| What to produce |
Please render the records below as a JSON list of strings with one string per line, leaving out blank lines and the pictures.

------ Listed entries

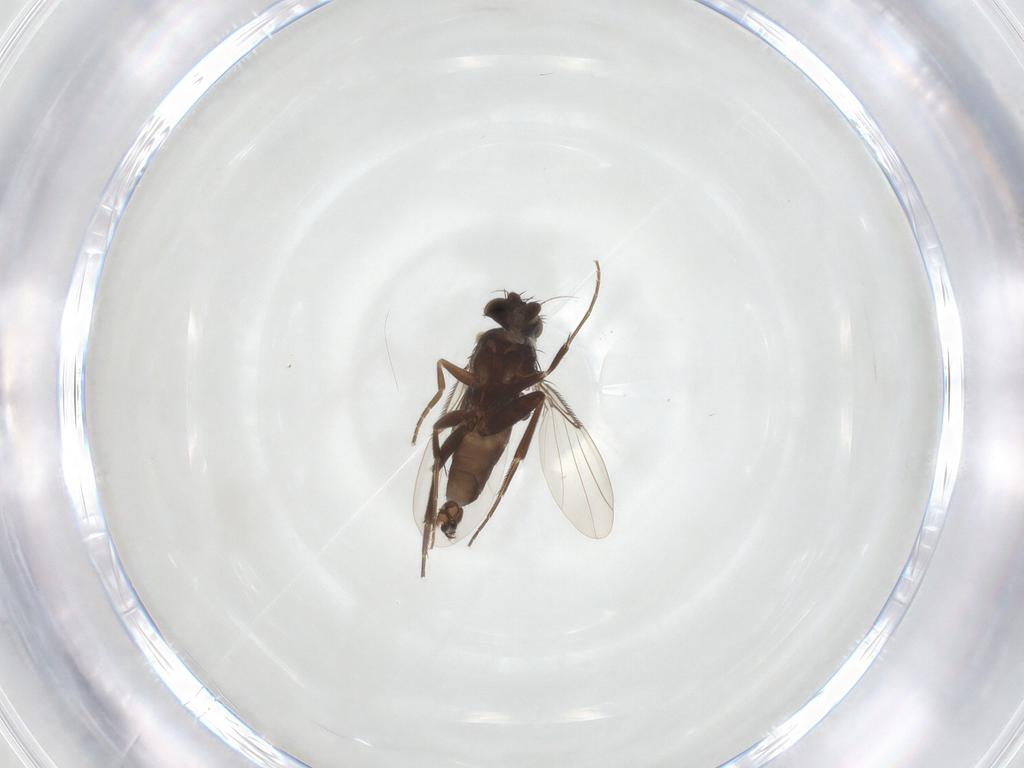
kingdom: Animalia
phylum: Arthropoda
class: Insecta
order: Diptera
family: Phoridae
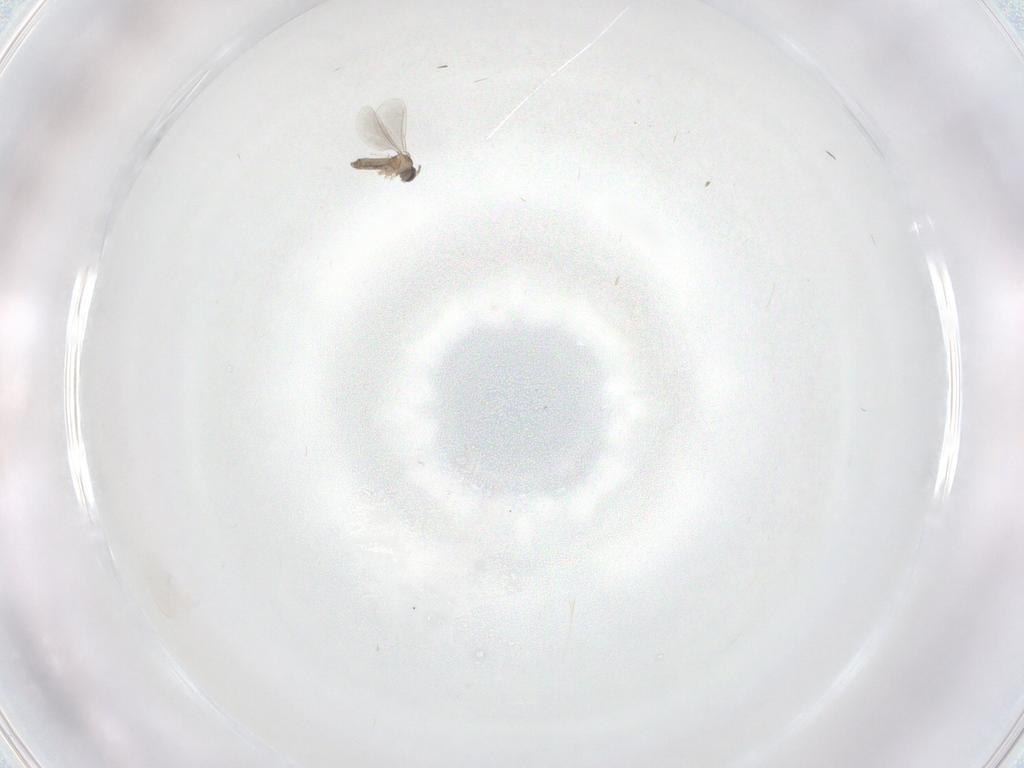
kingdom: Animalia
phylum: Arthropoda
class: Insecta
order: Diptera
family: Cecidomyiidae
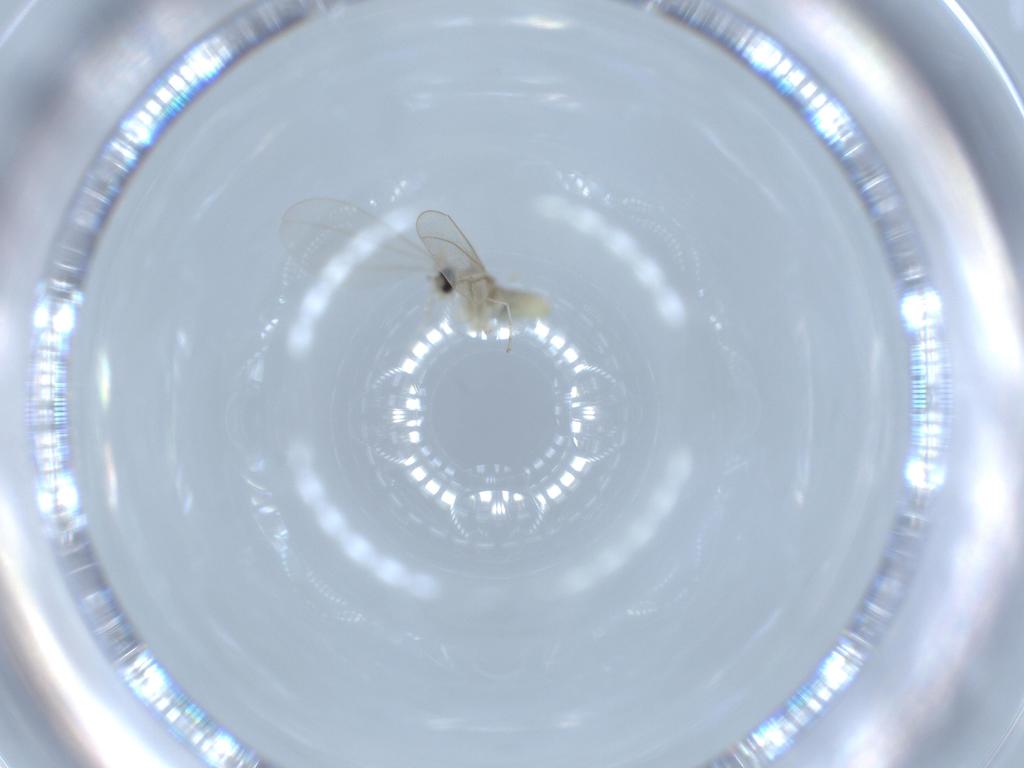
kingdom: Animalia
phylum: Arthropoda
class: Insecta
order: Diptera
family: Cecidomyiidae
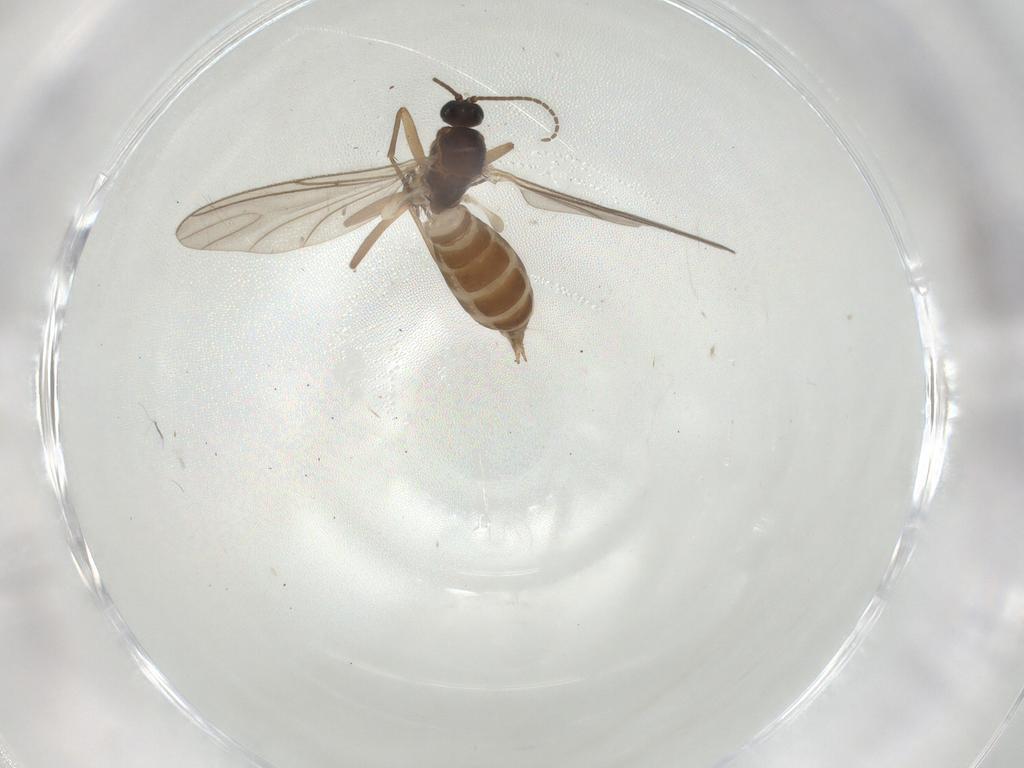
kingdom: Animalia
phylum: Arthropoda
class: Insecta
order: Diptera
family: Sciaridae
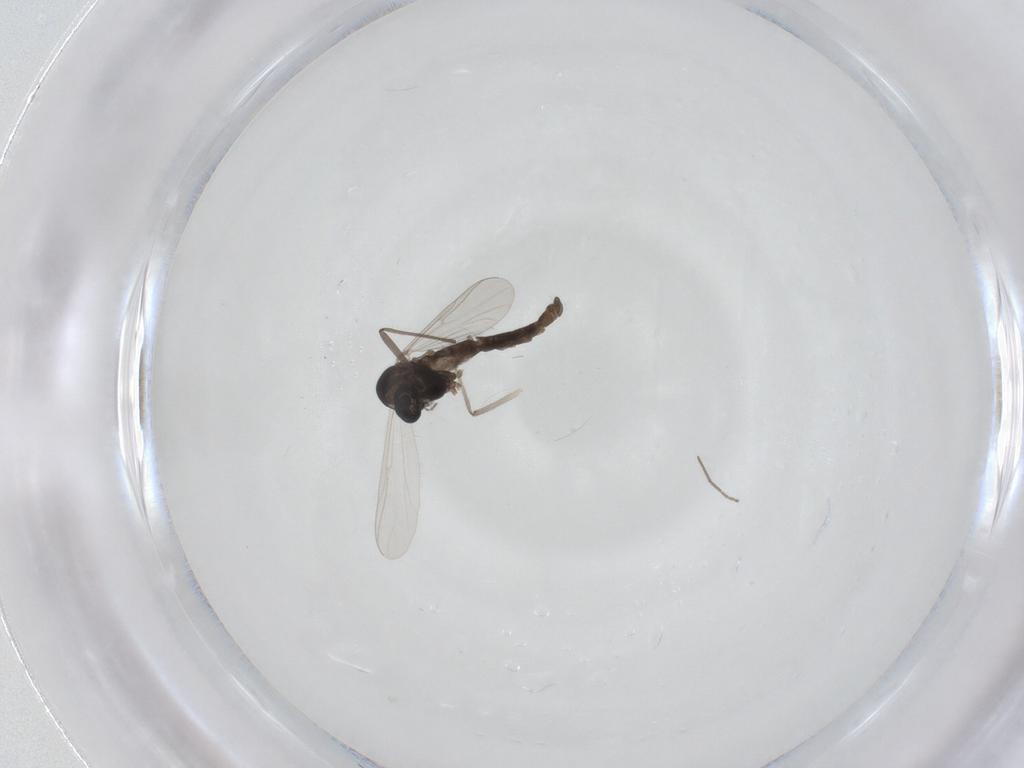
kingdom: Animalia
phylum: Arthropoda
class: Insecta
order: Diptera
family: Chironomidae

------------

| Reply to the task |
[
  "kingdom: Animalia",
  "phylum: Arthropoda",
  "class: Insecta",
  "order: Diptera",
  "family: Phoridae",
  "kingdom: Animalia",
  "phylum: Arthropoda",
  "class: Insecta",
  "order: Diptera",
  "family: Cecidomyiidae",
  "kingdom: Animalia",
  "phylum: Arthropoda",
  "class: Insecta",
  "order: Diptera",
  "family: Cecidomyiidae",
  "kingdom: Animalia",
  "phylum: Arthropoda",
  "class: Insecta",
  "order: Diptera",
  "family: Sciaridae",
  "kingdom: Animalia",
  "phylum: Arthropoda",
  "class: Insecta",
  "order: Diptera",
  "family: Chironomidae"
]